• **WHAT NEEDS TO BE DONE**:
Copy the listing below word for word, keeping every line, symbol and link unchanged.

• **RECORDS FOR THE TASK**:

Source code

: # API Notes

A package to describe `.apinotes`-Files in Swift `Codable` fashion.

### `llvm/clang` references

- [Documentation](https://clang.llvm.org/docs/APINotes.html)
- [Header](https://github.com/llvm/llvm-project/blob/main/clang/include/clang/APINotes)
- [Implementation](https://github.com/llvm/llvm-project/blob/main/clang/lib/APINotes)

• **WRITTEN RESPONSE**:
Source code

: # API Notes

A package to describe `.apinotes`-Files in Swift `Codable` fashion.

### `llvm/clang` references

- [Documentation](https://clang.llvm.org/docs/APINotes.html)
- [Header](https://github.com/llvm/llvm-project/blob/main/clang/include/clang/APINotes)
- [Implementation](https://github.com/llvm/llvm-project/blob/main/clang/lib/APINotes)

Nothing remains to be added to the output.